## [WHAT YOU WILL DO]
All lines from the one with "产品之后，营销再破界：华宇" through the last are to be given again exactly as they stand in the data below, and only those.

## [Dataset entries]
---*---

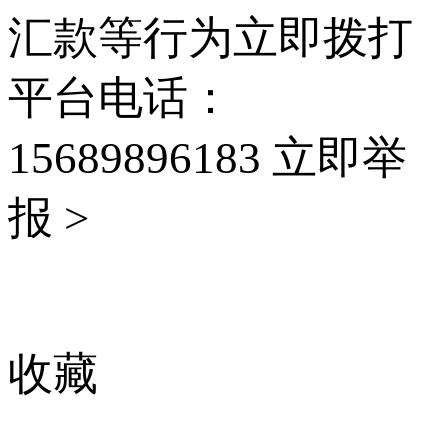
汇款等行为立即拨打
平台电话：
15689896183
立即举
报 >
收藏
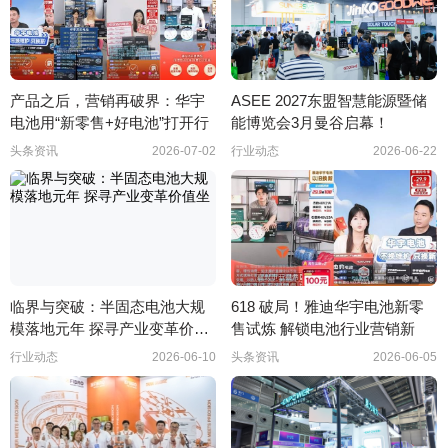
产品之后，营销再破界：华宇
ASEE 2027东盟智慧能源暨储
电池用“新零售+好电池”打开行
能博览会3月曼谷启幕！
头条资讯
2026-07-02
行业动态
2026-06-22
临界与突破：半固态电池大规
618 破局！雅迪华宇电池新零
模落地元年 探寻产业变革价值
售试炼 解锁电池行业营销新
坐
行业动态
2026-06-10
头条资讯
2026-06-05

---*---

## [EXPECTED ANSWER]
产品之后，营销再破界：华宇
ASEE 2027东盟智慧能源暨储
电池用“新零售+好电池”打开行
能博览会3月曼谷启幕！
头条资讯
2026-07-02
行业动态
2026-06-22
临界与突破：半固态电池大规
618 破局！雅迪华宇电池新零
模落地元年 探寻产业变革价值
售试炼 解锁电池行业营销新
坐
行业动态
2026-06-10
头条资讯
2026-06-05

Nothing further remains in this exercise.